In yet another embodiment, cyclosporine can be formulated into stable emulsions and disposed in the compartmental lens case herein described. Cyclosporine is an immunosuppressive agent that is prescribed to patients with an ocular infection associated with keraconjunctivitis sicca. The cyclosporine is believed to act as a partial immunomodulator and enhances tear production.
In yet another embodiment, pharmaceutical active agents of the FK506 class can be formulated into stable emulsions and disposed in the compartmental lens case herein described. Emulsions, since they contain an aqueous phase, are much less occlusive than oil-based compositions and hence are better tolerated in many situations.
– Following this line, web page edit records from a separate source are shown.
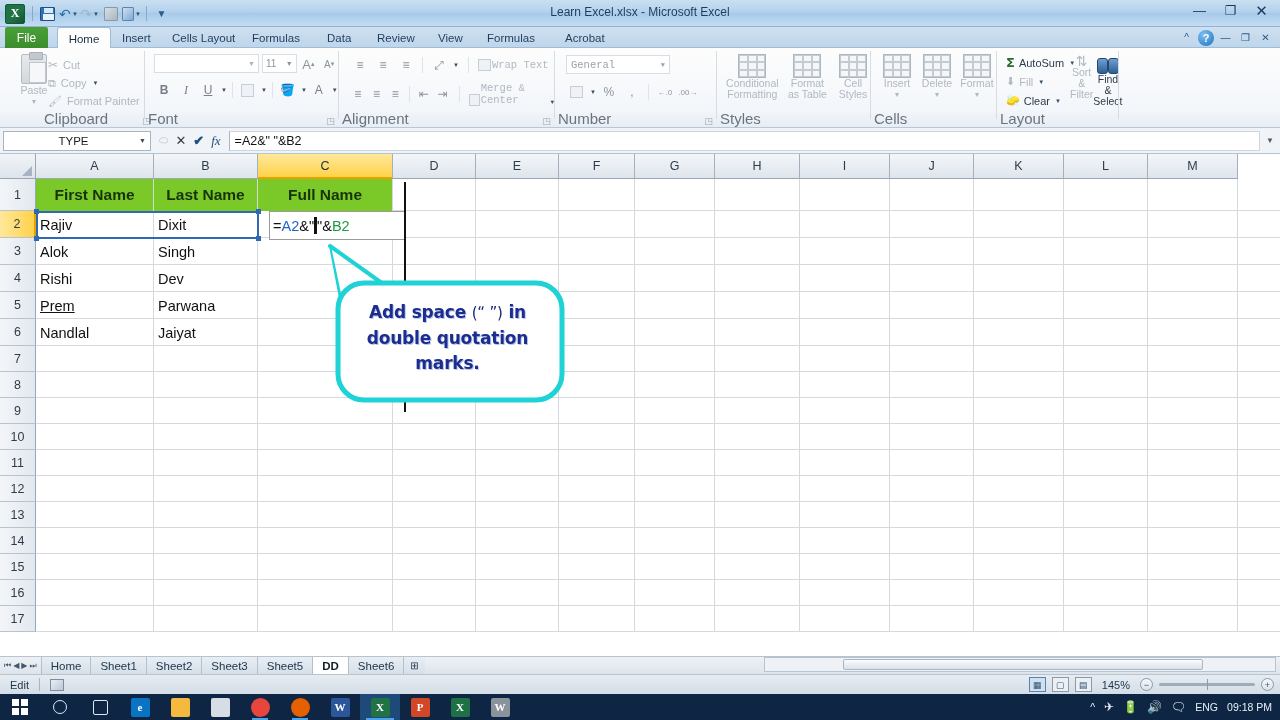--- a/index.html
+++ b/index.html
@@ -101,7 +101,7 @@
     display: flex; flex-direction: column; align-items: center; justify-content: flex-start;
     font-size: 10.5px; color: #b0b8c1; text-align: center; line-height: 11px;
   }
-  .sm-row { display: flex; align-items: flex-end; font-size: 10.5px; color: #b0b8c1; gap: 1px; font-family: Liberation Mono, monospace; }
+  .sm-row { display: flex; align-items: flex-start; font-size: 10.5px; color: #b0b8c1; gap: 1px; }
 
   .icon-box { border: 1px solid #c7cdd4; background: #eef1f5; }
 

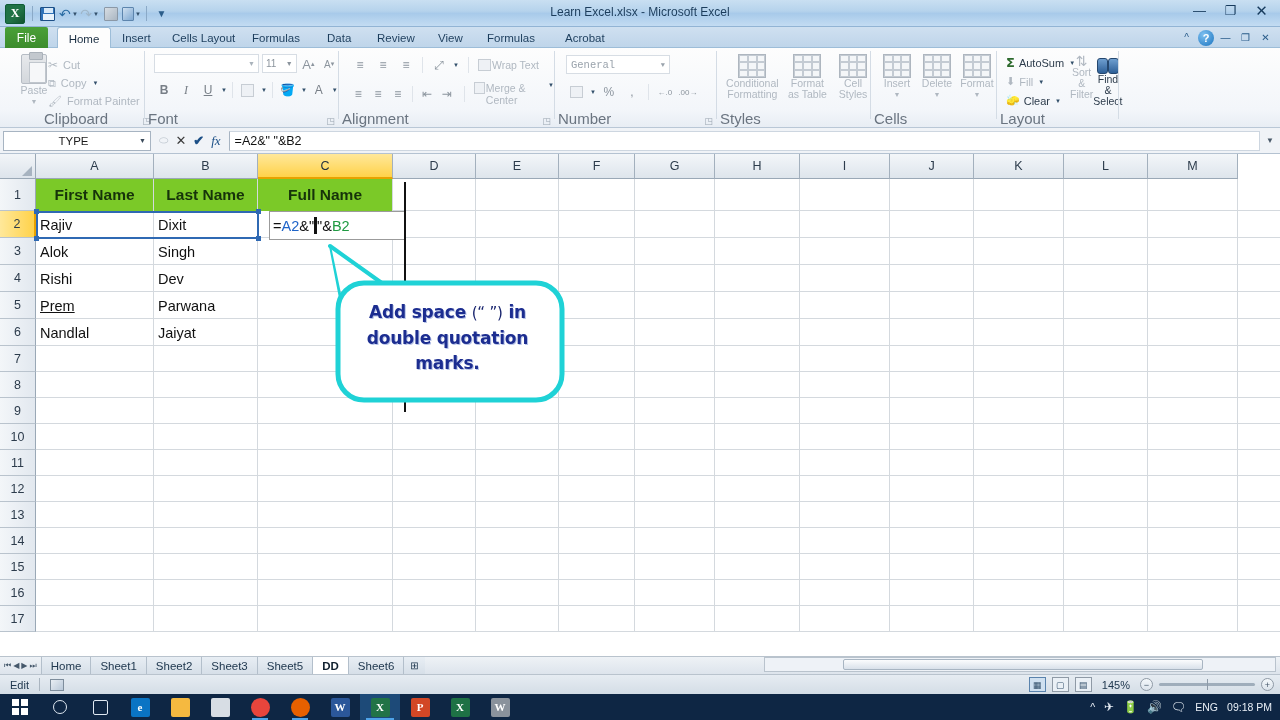--- a/index.html
+++ b/index.html
@@ -92,8 +92,8 @@
   }
   .grp { position: absolute; top: 0; height: 80px; }
   .grp-label {
-    position: absolute; bottom: 1px; width: 100%; text-align: left;
-    font-size: 15px; color: #6a7480;
+    position: absolute; bottom: 1px; width: 100%; text-align: center;
+    font-size: 10px; color: #6a7480;
   }
   .grp-sep { position: absolute; top: 3px; width: 1px; height: 68px; background: #d4dce5; }
   .dlg-launch { position: absolute; bottom: 2px; right: 3px; font-size: 9px; color: #9aa5b1; }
Accordingly, in one embodiment a formulation, in the form of an emulsion, comprises a compound of the FK506 class, and a physiologically acceptable alkanediol, ether diol or diether alcohol containing up to 8 carbon atoms as solvent. A compound of the “FK506 class” is a compound which has the basic structure as FK506 and which has at least one of the biological properties of FK506 (e.g., immunosuppressant properties). The compound may be in free base form or pharmaceutically acceptable, acid addition, salt form. A preferred compound of the FK 506 class is disclosed in EP 427 680, e.g. Example 66a (also called 33-epi-chloro-33-desoxyascomycin).
In other embodiments, the agent(s) in treatment units 8 may include non-pharmaceutical ocular agents. For example, the units 8 may comprise agents such as lens rewetting agents, lubricating agents, moisturizing agents, alginate, HA [?], comfort agents, etc. The units 8 may also include disinfectant powders or tablets with rapid dissolution.
The foregoing disclosure provides illustrative embodiments and is not intended to be limiting. It should be understood that modifications of the disclosed embodiments are possible within the spirit and scope of the invention, and the invention should be construed to encompass such modifications.